Since I’ve taken several jabs at the Brave New World of Facebook, I feel obliged to post Malcolm Gladwell’s excellent critique of Facebook & Twitter activism in a recent New Yorker. He’s reasonable, level-headed, and not nearly as shrill as I can be. And for all my rants, I find myself becoming a closet Facebook user, sneaking in the backdoor—I sometimes use my wife’s account to do something useful, which of course is a tacit admission that Facebook has its good side, obvious enough. I’m sure I’m blaming Facebook for movements it has nothing to do with, other than the general zeitgeist: i.e., the rise of the Tea Party Know-Nothing agenda.
I see it like a Matrix, sucking us in to a world based on screens. But, hey, I’m already there. There must be some balance, right? Time away from the screen. A good friend of mine tells me about his regular trips to Maine, where he stays in a cabin with no cell reception, no internet. How freeing it can be. I do the same in Colorado. But then we have to return to work, and the wired world.

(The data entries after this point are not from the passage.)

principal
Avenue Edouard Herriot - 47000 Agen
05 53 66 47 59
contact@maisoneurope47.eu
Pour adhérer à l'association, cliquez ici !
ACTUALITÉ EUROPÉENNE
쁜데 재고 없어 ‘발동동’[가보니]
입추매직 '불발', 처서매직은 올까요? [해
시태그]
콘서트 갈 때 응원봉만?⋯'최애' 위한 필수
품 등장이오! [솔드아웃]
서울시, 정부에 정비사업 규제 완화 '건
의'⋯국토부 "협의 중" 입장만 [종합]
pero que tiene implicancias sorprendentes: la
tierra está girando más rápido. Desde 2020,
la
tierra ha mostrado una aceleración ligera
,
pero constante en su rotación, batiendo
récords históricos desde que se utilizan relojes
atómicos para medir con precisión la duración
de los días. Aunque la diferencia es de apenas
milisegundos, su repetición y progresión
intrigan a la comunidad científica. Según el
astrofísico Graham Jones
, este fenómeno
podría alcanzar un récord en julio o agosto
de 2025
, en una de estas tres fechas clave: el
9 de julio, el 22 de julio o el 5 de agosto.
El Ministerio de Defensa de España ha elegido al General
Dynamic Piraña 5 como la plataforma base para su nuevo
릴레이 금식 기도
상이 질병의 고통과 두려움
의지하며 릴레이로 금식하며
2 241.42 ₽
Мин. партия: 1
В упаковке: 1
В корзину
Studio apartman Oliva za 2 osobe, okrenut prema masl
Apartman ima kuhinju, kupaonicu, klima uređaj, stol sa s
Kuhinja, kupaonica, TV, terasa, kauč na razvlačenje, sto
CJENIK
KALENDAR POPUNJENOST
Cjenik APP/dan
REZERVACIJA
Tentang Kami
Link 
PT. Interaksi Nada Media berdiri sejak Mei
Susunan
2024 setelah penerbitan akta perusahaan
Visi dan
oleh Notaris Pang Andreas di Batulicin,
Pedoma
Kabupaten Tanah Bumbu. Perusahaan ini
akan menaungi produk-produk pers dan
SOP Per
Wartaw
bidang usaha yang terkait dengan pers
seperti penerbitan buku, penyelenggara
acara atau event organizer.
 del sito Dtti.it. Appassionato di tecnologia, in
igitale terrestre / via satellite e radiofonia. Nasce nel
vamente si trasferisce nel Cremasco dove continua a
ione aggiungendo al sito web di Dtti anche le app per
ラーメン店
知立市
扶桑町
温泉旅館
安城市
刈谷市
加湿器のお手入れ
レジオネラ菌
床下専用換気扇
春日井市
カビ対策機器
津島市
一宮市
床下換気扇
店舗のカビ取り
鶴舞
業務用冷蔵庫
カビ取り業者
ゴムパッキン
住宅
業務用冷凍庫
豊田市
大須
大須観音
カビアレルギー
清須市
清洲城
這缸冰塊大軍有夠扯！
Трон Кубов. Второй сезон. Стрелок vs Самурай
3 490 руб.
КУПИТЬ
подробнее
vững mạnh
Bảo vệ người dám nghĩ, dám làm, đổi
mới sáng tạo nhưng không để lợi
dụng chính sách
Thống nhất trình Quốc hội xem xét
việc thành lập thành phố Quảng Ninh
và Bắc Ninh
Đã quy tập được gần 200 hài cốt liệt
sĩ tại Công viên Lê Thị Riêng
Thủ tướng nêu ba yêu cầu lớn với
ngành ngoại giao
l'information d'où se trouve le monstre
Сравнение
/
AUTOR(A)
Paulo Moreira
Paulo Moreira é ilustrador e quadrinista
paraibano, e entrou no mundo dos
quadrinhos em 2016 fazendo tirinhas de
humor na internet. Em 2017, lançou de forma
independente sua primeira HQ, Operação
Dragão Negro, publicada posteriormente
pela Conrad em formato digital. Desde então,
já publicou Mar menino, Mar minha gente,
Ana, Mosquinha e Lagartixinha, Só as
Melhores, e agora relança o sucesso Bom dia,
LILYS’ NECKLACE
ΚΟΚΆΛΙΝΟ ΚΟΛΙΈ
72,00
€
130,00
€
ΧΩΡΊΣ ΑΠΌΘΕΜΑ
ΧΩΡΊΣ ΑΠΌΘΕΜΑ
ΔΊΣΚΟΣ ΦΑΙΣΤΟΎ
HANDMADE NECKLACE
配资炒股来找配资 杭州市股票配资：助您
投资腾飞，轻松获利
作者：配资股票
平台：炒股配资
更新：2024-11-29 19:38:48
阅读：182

Here’s Gladwell’s end to the piece, after recounting the anecdote of Facebook activism in which a Wall Street worker retrieved his friend’s Sidekick (expensive smartphone) in Clay Shirky’s “Here Comes Everybody”:
“Shirky ends the story of the lost Sidekick by asking, portentously, “What happens next?”—no doubt imagining future waves of digital protesters. But he has already answered the question. What happens next is more of the same. A networked, weak-tie world is good at things like helping Wall Streeters get phones back from teen-age girls. Viva la revolución.”